Ms. Goroff, should she win, would be a member of the House majority, but also in all probability the party in control of the executive branch, the expertise and services of which are sorely needed on the East End and have been missing since Lee Zeldin was first elected in 2014. And now that it appears that the Democrats might take the Senate, a Zeldin win would leave the First District even further out in the wilderness.

By past example, Ms. Goroff, a first-time Democratic candidate facing an incumbent Republican, Mr. Zeldin, appears to have a slight advantage. Voters have over the years made the district a true “swing district.” Mr. Zeldin was preceded by Tim Bishop, a Democrat, who defeated Felix Grucci, a Republican. In fact, the parties have bounced the seat back and forth between them since the 1870s. In presidential contests, it has been a bellwether, voting for the winner six of the last seven times, and the one time it did not was in the disputed 2000 election, in which George W. Bush had the help of the Supreme Court in getting re-elected.

New York’s First District broke for Donald Trump and Mike Pence in 2016 by a huge margin of 8 points. This year looks like it could be the reverse. In recent independent polls, the president trails Joe Biden and Kamala Harris by more than 30 percentage points. How this will translate for Mr. Zeldin, who is among the president’s earliest and most outspoken supporters, is difficult to gauge. Long waits by early voters in the district in Republican and Democratic areas give no obvious clue. But Mr. Trump’s sagging popularity almost certainly is bringing Mr. Zeldin down. So too should concerns about the coronavirus.

Suffolk was among the hardest-hit counties as Covid-19 hit its first peak back in April — with very uneven effects. Lower-income areas of the county and in the First District suffered a disproportionate share of infections, as did areas with large Black or Latino populations — groups more likely to vote Democratic. Mr. Zeldin may have sealed his fate during the Republican National Convention when he claimed the administration’s response to the virus had been “phenomenal” when it was anything but.

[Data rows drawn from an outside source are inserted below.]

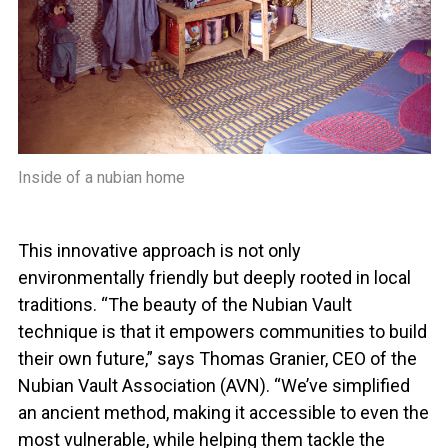
Inside of a nubian home
This innovative approach is not only
environmentally friendly but deeply rooted in local
traditions. “The beauty of the Nubian Vault
technique is that it empowers communities to build
their own future,” says Thomas Granier, CEO of the
Nubian Vault Association (AVN). “We’ve simplified
an ancient method, making it accessible to even the
most vulnerable, while helping them tackle the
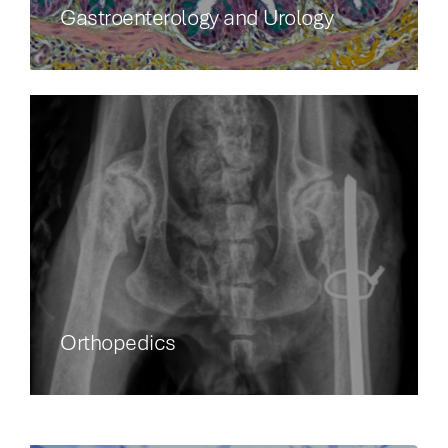
Gastroenterology and Urology
Orthopedics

It is easy to decry Mr. Zeldin as a Trump acolyte, but his record in Washington on behalf of the district that he is supposed to represent is weak. Even while Republicans held control of the chamber through the 2018 midterm elections, he was mostly missing in action. He has all along shown a preference for appearing on right-wing television over showing up in public, almost never holding town hall-type open gatherings and announcing his local events in advance only to a handful of supporters. For an elected official whose campaign materials make much of his military service, Mr. Zeldin seems awfully timid. Given his scanty record of accomplishments in six years in Congress, he has good reason to be scared.

It has been said that not saying no is being complicit. But Mr. Zeldin has done far more than not say no to Donald Trump, he has staked his entire political career on the madman in the White House.